Capesize rates buoyed on good physical fixture with healthy shipping demand out of both basins.

Thus, the Capesize 5 time charter average spiked sharply by $1,130 day-on-day to $7,307 on Friday, after a solid gain that lifted the curve to weeks highs.

Following the Capesize rally, the Baltic Dry Index (BDI) also surged further to 679 points, up 7.44% day-on-day on Friday, the highest level since late April this year.

 

Strong appetite to ship iron ore

The robust iron ore demand had lifted the freight rates as many trade participants expected better physical movement in coming weeks.

High iron ore prices above $100/mt also help to support freight rates as steel demand increased among high construction activities in China.

As such, many fixtures were done at the key west Australia to China route by major miners, where at least four vessels were believed to be fixed at the $5.35/wmt to $5.40/wmt range.

Meanwhile, the Atlantic market improved from thinner tonnage list, amid high demand to move iron ore out of Brazil.
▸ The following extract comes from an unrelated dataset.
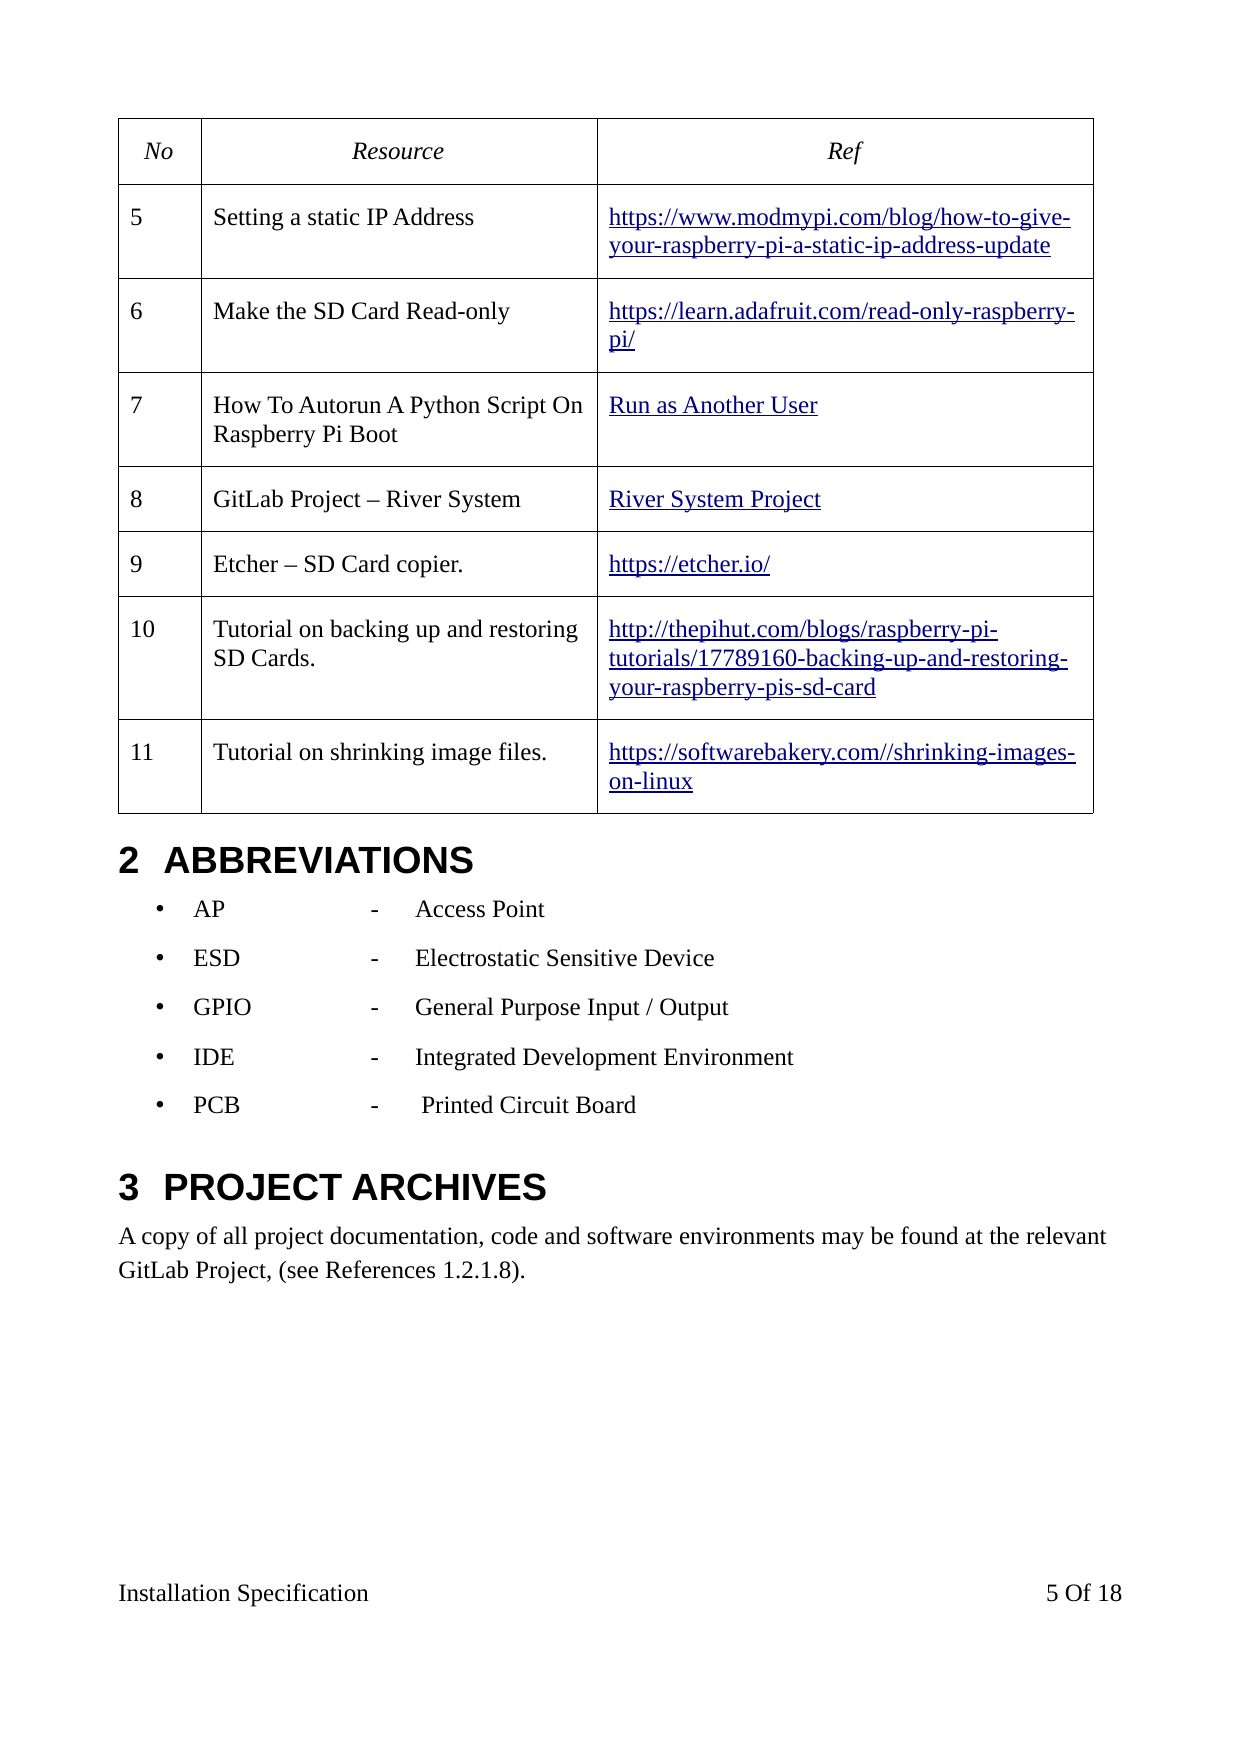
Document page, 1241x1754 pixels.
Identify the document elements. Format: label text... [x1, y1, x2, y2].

table_cell River System Project [598, 467, 1093, 531]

Market participants were more bullish over the July laycan for the key route such as Brazil to China in moving iron ore cargoes.

 

Bullish bunker to support freight rates

Bunker prices hiked to upward climb after OPEC + agreed to extend current production cut of 9.7 million bpd for another month after initial expiry in June.

VLSFO reacted positively to the output cut and rose by $6.50 to $306.50/mt at the port of Singapore.

In the meantime, the Brent crude prices continued to hover above $40 per barrel, heading toward $42 per barrel, while the WTI ventured toward $40 per barrel level.